Führe bitte den Text über das Literaturstudium in Frankfurt und Vechta im Anschluss an seinen letzten Satz weiter.

→ **Textauszug**:

—————

Im Frühjahr 1982 starte ich an der Goethe-Universität in Frankfurt am Main ins Studium der Literatur. Zwei Professoren verdanke ich Erstbegegnung mit prägender Dichtung: Winfried Frey führt mich ins Mittelalter zu Oswald von Wolkenstein, Volker Bohn in die Moderne zu Gottfried Benn. Nach einem Semester ruft mich die staatsbürgerliche Pflicht zum Zivildienst. Weil inzwischen Opa gestorben ist, miete ich mich bei Oma in Vechta ein und trete gleich in der Nachbarschaft beim Malteser Hilfsdienst meine Zivi-Stelle als Sanitäter an. Die WG mit Oma ist ein Traum, ich bleibe zum Weiterstudieren: an der Universität in Vechta. Die gibt’s.
Und in der Germanistik haben wir dort vier grandiose Professoren; allesamt brennen sie mit Expertise für ihre Themen: Otto Hannes Dörner stößt mich auf Rolf Dieter Brinkmann, Wilfried Kürschner erweckt in mir die Liebe zur Grammatik, Edgar Papp liest mit uns das Mittelhochdeutsche lebendig, und mit Jürgen Thöming entdecken wir Literatur im Widerstand. Jeder nach seiner Fasson, unterstützen die Herren uns traumhaft.

—————

→ **Datensätze**:

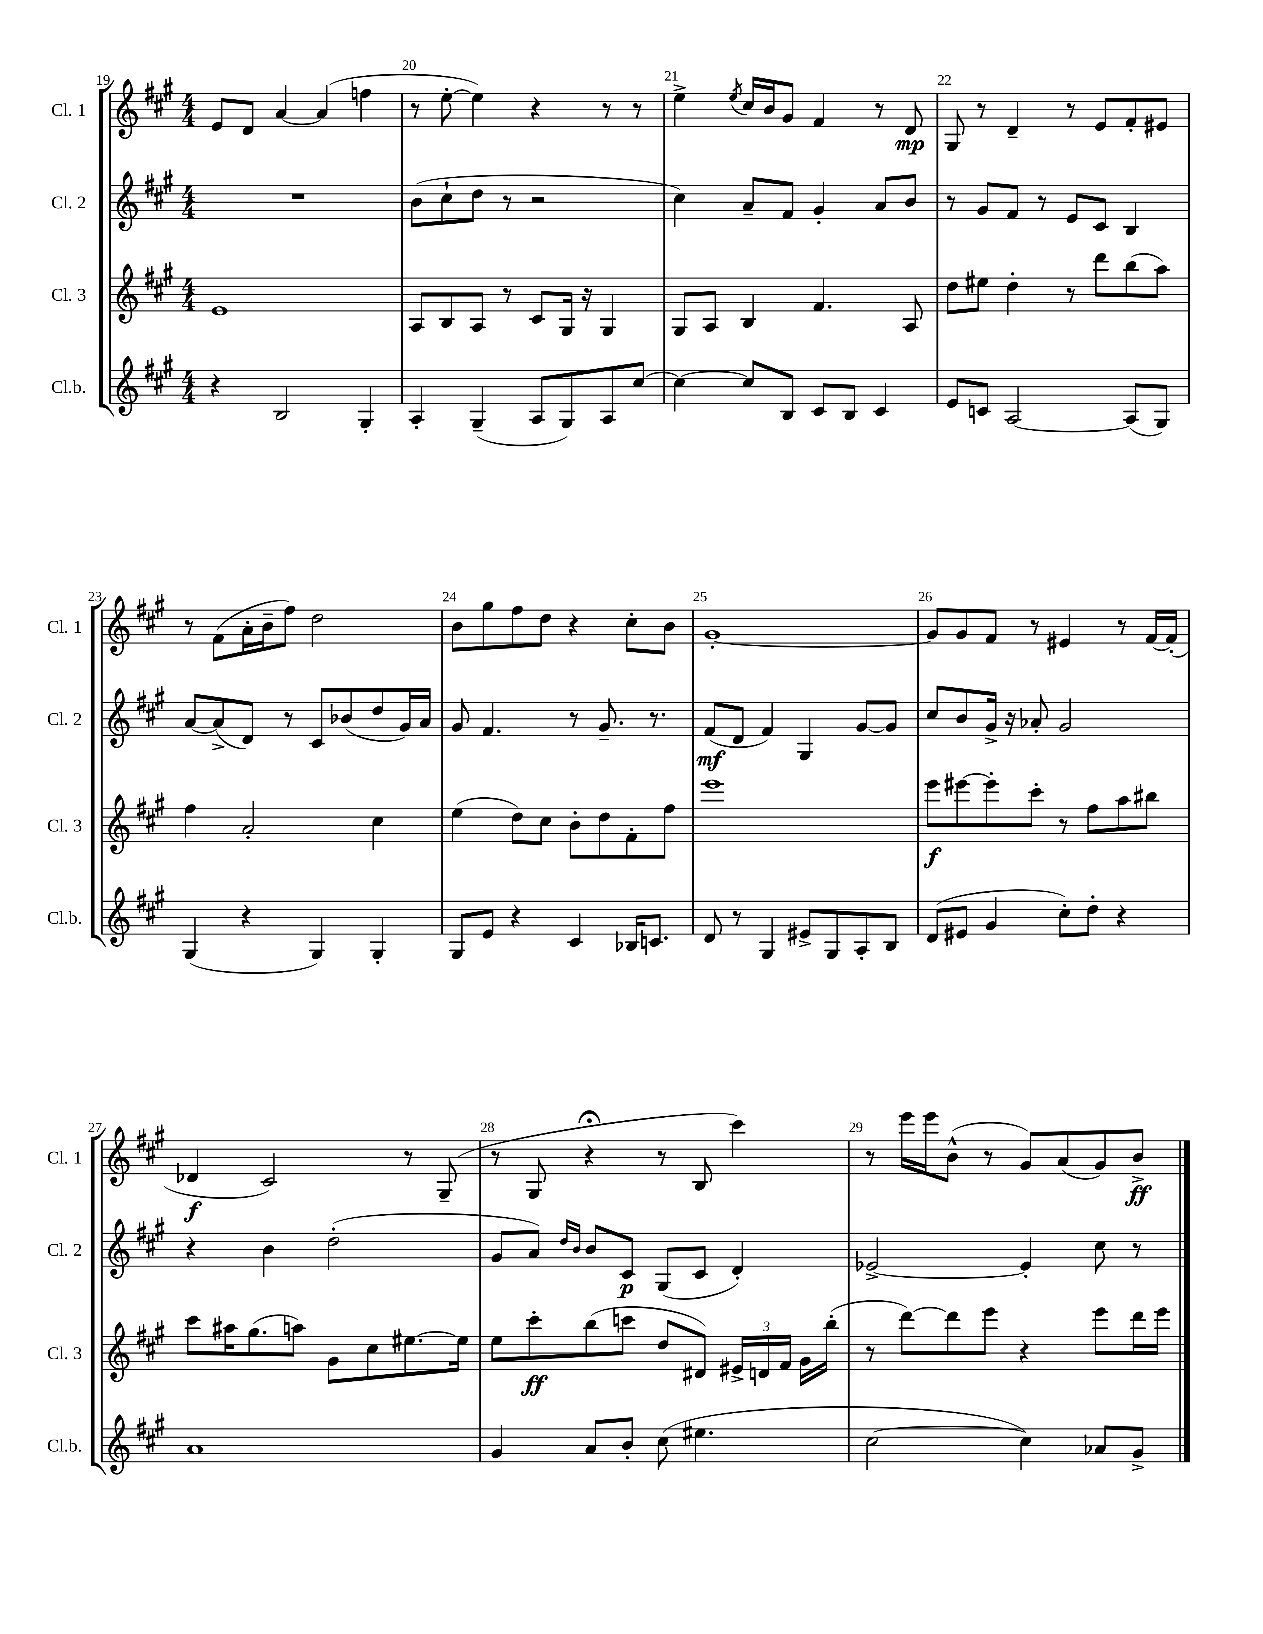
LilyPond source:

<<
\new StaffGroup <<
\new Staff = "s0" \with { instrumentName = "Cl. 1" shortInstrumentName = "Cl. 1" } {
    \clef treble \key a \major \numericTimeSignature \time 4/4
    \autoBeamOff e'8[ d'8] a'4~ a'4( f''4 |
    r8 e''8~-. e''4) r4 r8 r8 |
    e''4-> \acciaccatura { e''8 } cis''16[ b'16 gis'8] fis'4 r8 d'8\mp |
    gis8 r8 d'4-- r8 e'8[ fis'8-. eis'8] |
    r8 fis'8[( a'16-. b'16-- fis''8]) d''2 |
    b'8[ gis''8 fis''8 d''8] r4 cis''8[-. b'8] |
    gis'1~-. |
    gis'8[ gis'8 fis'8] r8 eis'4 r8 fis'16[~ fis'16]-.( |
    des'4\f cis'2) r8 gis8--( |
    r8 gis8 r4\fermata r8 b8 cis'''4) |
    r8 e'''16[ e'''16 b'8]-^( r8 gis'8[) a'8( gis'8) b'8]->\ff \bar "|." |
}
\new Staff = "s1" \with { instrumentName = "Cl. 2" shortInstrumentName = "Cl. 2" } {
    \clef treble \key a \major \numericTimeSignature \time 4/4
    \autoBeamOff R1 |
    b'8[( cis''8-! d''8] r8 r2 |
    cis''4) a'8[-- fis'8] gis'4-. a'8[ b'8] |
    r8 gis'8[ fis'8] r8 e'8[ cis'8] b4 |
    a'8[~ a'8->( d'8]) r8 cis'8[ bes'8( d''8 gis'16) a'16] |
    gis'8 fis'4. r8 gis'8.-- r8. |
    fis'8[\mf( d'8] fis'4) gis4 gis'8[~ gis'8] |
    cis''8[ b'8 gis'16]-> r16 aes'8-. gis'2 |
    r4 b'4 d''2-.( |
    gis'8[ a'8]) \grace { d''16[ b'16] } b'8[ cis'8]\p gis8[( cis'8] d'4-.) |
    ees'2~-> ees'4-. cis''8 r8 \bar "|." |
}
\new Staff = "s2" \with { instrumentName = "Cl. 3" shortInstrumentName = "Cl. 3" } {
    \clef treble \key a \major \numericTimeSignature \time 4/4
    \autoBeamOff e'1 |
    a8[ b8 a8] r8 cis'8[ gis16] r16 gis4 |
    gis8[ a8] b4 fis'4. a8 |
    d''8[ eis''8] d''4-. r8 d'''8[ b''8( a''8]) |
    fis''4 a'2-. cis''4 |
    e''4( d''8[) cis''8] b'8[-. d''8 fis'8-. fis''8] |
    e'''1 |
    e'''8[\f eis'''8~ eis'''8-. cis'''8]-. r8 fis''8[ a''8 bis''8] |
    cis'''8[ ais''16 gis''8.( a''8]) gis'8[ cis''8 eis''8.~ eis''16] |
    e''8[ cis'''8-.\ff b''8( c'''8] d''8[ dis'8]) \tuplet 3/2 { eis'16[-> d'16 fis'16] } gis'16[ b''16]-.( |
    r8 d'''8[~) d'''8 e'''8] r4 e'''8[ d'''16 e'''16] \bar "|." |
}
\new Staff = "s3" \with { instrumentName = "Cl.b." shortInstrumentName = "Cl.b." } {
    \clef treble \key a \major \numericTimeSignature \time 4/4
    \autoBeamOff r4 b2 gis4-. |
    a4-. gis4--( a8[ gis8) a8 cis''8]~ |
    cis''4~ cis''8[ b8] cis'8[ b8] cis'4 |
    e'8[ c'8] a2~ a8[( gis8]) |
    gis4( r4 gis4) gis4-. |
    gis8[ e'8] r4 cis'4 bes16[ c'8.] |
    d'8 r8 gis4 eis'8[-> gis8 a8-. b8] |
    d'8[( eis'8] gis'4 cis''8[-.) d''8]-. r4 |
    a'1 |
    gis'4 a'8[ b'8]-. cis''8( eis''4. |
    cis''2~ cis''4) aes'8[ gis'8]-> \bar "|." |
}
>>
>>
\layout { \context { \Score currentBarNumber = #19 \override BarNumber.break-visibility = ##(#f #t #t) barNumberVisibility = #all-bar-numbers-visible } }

—————

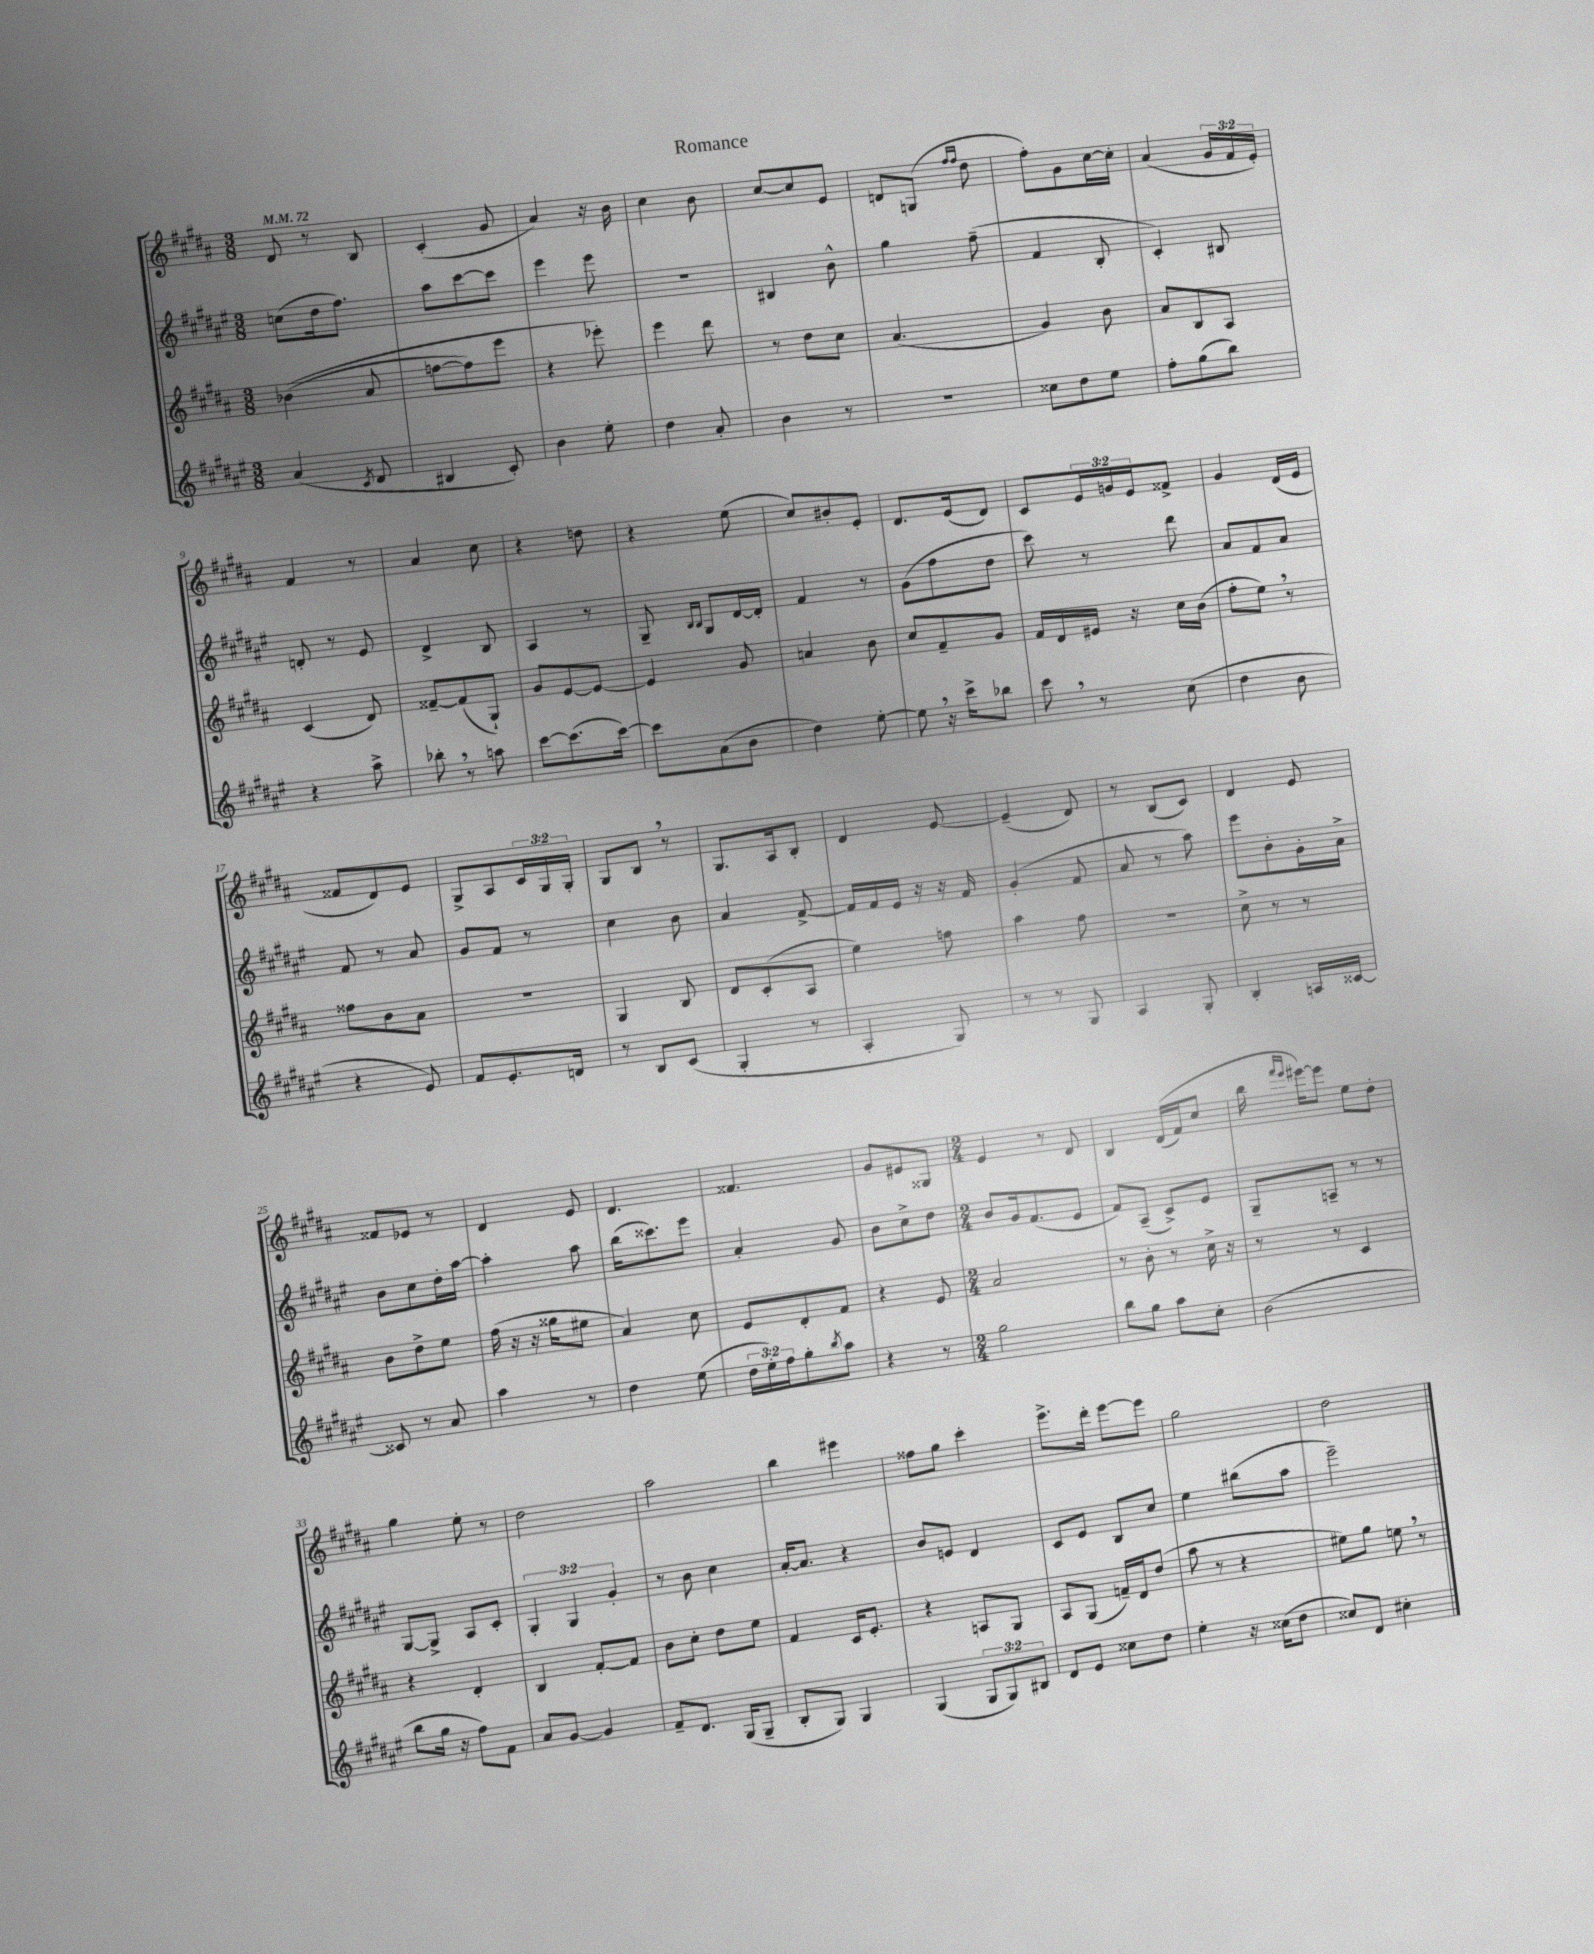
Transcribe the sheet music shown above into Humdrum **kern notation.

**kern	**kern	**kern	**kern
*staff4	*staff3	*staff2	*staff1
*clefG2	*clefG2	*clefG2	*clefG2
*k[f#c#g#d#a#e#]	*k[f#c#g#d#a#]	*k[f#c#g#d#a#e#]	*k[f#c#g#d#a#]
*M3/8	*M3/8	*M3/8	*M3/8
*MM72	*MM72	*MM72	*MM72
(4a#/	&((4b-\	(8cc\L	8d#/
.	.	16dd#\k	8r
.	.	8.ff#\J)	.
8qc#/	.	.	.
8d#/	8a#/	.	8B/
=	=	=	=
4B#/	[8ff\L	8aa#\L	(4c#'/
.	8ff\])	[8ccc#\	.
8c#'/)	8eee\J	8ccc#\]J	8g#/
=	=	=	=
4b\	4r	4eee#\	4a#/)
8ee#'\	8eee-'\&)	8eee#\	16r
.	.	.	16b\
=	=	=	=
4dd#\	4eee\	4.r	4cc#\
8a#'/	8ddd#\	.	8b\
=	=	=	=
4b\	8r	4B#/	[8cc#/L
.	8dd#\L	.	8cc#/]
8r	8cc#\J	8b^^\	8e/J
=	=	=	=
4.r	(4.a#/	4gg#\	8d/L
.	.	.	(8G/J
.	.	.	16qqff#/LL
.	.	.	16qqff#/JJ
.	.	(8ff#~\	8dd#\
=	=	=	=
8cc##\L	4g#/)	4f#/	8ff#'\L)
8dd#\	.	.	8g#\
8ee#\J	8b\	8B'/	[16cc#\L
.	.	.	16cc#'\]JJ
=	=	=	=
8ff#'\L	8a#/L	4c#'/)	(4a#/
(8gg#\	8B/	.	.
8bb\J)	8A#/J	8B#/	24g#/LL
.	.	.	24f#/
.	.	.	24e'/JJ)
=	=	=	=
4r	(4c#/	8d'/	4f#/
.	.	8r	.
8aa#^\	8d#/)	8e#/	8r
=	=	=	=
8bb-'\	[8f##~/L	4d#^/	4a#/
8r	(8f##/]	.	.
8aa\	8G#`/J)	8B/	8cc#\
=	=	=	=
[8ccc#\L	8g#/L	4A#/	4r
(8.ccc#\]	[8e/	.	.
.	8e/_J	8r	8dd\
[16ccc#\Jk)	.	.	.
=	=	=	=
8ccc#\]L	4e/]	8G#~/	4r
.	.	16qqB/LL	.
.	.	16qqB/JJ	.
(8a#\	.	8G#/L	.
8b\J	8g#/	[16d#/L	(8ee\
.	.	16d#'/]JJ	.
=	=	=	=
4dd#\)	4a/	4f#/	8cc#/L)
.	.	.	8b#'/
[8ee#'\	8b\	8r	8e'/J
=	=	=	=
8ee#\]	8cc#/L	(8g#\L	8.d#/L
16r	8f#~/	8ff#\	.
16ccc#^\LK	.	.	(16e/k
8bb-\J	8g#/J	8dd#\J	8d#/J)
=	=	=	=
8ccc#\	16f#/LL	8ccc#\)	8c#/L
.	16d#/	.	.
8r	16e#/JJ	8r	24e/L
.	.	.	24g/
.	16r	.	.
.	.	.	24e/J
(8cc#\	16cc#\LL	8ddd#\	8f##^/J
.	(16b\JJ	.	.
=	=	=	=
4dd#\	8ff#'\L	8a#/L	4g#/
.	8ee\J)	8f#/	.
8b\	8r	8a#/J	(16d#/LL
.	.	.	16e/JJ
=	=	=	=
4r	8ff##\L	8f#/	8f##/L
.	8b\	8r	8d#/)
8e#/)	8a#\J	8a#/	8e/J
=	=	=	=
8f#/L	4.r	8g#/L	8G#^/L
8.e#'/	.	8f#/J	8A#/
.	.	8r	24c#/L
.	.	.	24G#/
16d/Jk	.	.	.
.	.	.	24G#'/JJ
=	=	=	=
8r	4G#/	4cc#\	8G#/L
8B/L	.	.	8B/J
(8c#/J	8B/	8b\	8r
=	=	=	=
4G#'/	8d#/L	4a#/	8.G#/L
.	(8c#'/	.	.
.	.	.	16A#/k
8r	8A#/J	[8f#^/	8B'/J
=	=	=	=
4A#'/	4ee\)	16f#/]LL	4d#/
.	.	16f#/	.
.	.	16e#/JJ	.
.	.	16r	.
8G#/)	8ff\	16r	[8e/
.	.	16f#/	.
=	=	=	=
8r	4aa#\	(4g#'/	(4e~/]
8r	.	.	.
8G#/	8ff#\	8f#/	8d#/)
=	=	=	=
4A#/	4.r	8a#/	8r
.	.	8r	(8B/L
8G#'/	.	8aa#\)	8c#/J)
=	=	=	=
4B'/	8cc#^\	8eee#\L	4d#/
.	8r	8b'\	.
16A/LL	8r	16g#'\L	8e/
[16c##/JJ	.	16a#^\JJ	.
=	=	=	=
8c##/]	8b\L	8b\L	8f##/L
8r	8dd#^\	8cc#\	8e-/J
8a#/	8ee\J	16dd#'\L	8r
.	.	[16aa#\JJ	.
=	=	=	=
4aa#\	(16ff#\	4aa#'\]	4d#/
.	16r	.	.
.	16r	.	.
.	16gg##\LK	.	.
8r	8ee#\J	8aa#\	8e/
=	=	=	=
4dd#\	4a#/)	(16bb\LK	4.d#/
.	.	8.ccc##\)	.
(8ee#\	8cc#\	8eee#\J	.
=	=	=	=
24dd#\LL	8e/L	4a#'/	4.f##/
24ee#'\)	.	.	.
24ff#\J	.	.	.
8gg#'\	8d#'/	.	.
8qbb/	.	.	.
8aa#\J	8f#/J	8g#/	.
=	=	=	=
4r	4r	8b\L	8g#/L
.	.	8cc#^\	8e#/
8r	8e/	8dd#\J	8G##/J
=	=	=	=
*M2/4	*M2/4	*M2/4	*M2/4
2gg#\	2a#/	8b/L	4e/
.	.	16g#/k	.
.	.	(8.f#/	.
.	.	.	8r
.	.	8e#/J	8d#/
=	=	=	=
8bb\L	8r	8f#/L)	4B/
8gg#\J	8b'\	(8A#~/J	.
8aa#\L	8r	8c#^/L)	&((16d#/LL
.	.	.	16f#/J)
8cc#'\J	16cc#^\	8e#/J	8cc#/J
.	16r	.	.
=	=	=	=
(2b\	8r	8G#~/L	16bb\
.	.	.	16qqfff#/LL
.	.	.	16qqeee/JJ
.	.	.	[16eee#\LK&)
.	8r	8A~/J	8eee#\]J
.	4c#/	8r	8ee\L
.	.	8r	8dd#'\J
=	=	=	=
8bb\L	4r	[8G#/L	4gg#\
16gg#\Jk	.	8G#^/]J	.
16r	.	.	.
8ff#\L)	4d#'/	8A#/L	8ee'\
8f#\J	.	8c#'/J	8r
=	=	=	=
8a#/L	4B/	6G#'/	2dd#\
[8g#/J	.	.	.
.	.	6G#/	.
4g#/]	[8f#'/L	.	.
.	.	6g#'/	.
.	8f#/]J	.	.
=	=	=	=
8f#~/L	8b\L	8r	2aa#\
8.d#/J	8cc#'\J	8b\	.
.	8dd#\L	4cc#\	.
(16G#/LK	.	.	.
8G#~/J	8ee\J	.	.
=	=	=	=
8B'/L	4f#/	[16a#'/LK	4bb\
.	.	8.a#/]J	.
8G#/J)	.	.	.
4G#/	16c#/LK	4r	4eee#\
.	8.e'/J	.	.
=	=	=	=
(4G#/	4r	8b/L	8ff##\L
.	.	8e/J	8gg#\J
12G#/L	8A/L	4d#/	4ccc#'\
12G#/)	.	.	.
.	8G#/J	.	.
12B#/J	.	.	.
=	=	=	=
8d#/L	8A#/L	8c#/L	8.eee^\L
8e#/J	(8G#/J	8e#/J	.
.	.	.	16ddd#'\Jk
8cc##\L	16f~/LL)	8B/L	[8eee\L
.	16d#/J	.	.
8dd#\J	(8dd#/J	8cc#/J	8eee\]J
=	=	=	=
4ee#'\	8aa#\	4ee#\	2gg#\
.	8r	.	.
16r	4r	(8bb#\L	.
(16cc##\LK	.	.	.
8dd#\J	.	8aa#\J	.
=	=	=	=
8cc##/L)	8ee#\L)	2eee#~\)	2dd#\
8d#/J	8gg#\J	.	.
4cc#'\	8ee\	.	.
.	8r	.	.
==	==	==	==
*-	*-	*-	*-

—————

→ **Als Antwort**:
Bei anderen Lehrenden dagegen nimmt das Studium mitunter solch groteske Züge an, dass das Eigentliche dem Sekundären zugrundeliegende nicht mal mehr zur Sprache kommt: das schriftstellerische Werk. Wahrscheinlich lesen sie es gar nicht.
Die ansteckend animierenden Gelehrten zum einen, die papiernen Dampfplauderer zum anderen, das weckt Entdeckergeist wie es Handlungsbedarf schafft: Wir publizieren unsere eigene Literaturzeitschrift; für eigene Texte und für die anderer Autorinnen und Autoren.
Unsere in wechselnder Besetzung herausgegebene Schrift nennen wir nach einem berühmten Wiener Künstler-Café: GRÖSSENWAHN. Das mit dem historischen Café macht sich gut, ist aber zweitrangig; GRÖSSENWAHN – insbesondere aus Vechta heraus kann das was.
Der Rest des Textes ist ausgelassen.